Ed i posti di lavoro per l’oleodotto sarebbero, come ho detto, solo un minuscola frazione – meno del 5 per cento – dei posti di lavoro persi con il ‘sequestro’, che a loro volta sono solo una parte del danno provocato in generale dai tagli alla spesa. Se McConnell e compagnia credono veramente che abbiamo bisogno di una spesa maggiore per creare posti di lavoro, perché non sostengono uno sforzo per migliorare le infrastrutture fatiscenti dell’America?

Dunque, cosa si dovrebbe fare con il Keystone XL? Se si crede che costituisca un danno per l’ambiente – cosa che io credo – si dovrebbe essere contrari, e si dovrebbero ignorare gli argomenti sulla creazione di posti di lavoro. I dati che vengono messi in giro sono poca cosa rispetto alla forza lavoro complessiva del paese. Ed in ogni caso, l’argomento dei posti di lavoro per l’oleodotto è fondamentalmente una battuta infelice da parte di individui che hanno fatto tutto il possibile per distruggere i posti di lavoro degli americani[5] – e stanno adesso impiegando proprio gli stessi argomenti che usavano per mettere in ridicolo i programmi sull’occupazione del Governo per giustificare un gran regalo ai loro amici dell’industria dei combustibili fossili.

 

 

[1] Vedi a “debt ceiling” alle note sulla traduzione.

[2] Il Congressional Budget Office è una Agenzia (“nonpartisan”, è scritto nella sua ‘homepage’) del Congresso degli Stati Uniti, che fornisce studi, ricerche e, in particolare, simulazioni sugli effetti delle proposte legislative e programmatiche dei congressisti americani.

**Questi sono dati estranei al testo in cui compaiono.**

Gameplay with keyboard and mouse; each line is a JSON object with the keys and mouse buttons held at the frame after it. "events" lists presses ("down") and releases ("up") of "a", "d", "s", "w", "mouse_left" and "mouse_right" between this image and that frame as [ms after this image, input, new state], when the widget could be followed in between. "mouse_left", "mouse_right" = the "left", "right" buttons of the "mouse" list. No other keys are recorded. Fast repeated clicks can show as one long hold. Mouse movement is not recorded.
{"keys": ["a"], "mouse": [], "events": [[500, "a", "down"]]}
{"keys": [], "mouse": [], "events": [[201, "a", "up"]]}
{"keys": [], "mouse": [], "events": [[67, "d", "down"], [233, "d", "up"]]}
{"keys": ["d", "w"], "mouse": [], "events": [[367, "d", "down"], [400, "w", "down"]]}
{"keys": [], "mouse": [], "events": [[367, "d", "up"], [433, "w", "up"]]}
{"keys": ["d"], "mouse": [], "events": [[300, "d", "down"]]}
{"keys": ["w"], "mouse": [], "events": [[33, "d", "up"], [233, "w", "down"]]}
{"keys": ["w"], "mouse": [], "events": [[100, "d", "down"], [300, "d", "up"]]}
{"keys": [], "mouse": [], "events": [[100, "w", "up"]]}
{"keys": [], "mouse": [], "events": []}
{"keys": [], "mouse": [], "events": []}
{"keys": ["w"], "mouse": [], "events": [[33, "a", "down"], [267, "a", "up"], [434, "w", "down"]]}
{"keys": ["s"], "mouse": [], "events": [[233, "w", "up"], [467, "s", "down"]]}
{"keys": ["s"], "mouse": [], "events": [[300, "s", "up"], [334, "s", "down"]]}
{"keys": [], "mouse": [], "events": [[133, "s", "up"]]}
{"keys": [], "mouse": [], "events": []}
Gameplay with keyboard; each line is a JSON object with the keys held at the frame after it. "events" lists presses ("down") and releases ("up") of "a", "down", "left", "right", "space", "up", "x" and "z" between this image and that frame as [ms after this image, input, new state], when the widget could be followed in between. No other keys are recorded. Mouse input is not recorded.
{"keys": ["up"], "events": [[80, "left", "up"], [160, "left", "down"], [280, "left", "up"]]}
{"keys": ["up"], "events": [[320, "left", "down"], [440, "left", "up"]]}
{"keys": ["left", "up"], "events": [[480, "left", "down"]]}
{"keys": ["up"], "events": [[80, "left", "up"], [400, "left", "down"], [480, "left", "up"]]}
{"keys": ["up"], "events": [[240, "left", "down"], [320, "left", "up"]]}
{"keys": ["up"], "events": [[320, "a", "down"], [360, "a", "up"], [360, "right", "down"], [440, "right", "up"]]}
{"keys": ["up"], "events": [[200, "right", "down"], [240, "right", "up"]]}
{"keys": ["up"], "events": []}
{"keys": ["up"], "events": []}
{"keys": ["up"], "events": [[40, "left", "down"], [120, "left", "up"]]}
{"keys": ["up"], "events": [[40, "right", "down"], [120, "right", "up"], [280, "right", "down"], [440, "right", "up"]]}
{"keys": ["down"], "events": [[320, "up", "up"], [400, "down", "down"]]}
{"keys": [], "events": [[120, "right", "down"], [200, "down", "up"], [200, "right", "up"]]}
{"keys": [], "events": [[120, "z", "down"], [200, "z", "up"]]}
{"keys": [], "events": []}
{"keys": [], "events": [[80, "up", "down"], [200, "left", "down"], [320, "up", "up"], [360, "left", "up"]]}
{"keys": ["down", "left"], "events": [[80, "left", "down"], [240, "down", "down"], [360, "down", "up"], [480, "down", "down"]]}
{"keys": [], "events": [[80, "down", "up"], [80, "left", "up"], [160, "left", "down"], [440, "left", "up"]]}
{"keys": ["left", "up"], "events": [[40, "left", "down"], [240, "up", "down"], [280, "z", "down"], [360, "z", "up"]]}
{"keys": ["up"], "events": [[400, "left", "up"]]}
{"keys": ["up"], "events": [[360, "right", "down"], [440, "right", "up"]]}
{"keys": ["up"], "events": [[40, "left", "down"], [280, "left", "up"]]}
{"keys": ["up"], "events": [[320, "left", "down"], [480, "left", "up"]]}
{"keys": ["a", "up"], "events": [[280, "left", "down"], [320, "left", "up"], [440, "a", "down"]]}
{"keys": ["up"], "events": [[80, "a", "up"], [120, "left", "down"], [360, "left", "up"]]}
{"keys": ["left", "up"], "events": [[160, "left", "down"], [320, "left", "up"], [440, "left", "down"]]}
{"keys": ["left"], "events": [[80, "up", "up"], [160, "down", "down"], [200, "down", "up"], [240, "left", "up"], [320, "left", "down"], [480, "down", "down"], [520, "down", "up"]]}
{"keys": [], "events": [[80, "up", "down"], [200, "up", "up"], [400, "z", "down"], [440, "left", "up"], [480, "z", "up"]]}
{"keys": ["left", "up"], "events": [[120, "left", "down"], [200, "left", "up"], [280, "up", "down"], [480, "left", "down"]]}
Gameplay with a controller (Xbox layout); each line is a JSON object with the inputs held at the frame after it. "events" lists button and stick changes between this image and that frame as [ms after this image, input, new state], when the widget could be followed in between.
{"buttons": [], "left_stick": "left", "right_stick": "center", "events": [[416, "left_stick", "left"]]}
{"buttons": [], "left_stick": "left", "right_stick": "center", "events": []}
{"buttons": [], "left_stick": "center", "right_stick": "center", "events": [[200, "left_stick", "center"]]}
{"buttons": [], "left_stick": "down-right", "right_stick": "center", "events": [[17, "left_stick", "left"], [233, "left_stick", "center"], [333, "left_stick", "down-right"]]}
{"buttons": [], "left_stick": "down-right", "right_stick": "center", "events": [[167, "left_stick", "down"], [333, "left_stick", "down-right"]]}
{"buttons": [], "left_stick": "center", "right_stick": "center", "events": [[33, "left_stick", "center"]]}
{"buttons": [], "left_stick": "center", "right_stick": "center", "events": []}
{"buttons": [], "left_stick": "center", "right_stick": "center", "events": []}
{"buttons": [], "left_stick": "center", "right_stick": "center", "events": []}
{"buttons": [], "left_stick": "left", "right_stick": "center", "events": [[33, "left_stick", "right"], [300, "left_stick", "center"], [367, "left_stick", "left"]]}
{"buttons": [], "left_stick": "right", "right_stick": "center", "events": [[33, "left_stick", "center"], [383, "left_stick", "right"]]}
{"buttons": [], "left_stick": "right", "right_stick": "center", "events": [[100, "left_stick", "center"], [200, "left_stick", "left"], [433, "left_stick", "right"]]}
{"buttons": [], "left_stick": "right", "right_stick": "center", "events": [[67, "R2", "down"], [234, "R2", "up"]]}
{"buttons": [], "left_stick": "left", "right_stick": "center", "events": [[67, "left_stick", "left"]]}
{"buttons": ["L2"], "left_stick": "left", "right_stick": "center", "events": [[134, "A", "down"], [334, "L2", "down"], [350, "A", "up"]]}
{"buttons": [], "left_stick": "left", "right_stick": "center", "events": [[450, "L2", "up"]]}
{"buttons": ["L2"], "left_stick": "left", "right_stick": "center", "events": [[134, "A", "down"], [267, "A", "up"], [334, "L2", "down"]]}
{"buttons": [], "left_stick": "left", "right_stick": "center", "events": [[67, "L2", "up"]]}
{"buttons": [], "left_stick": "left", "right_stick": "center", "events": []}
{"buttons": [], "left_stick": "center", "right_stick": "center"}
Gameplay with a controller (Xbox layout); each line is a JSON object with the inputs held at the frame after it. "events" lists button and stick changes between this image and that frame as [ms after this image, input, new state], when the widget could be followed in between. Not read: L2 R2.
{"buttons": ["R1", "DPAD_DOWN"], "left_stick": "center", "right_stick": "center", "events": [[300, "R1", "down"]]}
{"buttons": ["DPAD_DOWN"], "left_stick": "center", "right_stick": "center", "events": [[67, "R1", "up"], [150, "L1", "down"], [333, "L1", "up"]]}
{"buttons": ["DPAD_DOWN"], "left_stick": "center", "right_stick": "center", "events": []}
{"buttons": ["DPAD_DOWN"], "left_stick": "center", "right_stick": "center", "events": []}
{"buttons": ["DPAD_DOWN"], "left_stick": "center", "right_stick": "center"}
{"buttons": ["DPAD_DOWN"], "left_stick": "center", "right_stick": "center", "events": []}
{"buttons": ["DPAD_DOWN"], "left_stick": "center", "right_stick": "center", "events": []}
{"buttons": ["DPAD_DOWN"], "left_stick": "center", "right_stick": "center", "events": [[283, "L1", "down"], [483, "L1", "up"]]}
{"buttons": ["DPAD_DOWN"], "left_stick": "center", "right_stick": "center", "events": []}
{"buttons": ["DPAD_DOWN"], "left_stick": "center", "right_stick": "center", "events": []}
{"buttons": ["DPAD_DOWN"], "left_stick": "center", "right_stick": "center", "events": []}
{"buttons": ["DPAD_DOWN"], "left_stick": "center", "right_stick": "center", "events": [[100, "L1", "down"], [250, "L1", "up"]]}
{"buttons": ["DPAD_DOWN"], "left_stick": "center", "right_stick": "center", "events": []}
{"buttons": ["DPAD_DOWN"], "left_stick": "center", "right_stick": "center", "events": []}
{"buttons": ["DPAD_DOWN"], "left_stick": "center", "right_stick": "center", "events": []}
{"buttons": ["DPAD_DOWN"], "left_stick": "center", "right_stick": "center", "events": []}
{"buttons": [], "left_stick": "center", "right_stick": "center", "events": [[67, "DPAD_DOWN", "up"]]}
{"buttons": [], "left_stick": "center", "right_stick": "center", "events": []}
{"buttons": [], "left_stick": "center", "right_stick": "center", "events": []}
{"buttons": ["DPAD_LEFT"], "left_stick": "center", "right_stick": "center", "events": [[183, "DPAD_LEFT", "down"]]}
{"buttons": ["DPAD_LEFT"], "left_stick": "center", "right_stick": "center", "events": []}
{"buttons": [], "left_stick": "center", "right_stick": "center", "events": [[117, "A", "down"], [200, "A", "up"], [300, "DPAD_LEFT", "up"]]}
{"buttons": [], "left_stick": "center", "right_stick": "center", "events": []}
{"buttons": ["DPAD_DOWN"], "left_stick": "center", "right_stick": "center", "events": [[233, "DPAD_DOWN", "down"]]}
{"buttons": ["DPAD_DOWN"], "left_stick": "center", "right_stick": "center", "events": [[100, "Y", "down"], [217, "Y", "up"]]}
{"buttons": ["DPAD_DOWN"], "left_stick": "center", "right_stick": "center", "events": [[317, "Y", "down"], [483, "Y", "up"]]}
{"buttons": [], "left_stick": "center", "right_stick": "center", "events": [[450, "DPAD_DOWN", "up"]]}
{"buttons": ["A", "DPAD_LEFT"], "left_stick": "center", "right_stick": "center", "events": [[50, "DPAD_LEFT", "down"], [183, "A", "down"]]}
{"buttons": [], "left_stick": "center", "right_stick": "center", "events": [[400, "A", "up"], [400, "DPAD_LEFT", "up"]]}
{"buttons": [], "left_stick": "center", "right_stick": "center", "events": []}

Non è “amata” nello stesso modo da tutti, ma è abbastanza rispettata  da tutti. L’agenzia è stata istituita nel 1974.

[3] “Sequestro” fu il termine che venne usato per definire il ricatto repubblicano sul ‘tetto del debito’. Implicitamente si intendeva ‘sequestro’ del Governo Federale. Il ‘sequestro’ fu la minaccia, i grandi tagli ai quali si fa cenno subito dopo furono invece il prezzo dell’accordo cui Obama fu costretto per evitare il disastro di una prosecuzione del blocco, che avrebbe condotto tra l’altro al non pagamento degli interessi sul debito, e dunque al default.

[4] Vedi a “multiplier” sulle note della traduzione. L’effetto di moltiplicatore della spesa pubblica è in effetti un argomento della “Teoria generale dell’occupazione, dell’interesse e della moneta” di Keynes (1936. Capitolo X), sul quale egli lavorò con la collaborazione del suo allievo Richard Kahn.

[5] In realtà, sarebbe “posti di lavoro americani”, che era lo stesso titolo delle proposta di legge di Obama nel 2013. Direi che è un’enfasi semplicemente nazionalistica, perché non si vede in che senso aumentare i posti di lavoro negli Stati Uniti non dovrebbe riguardare altro che posti di lavoro ‘americani’.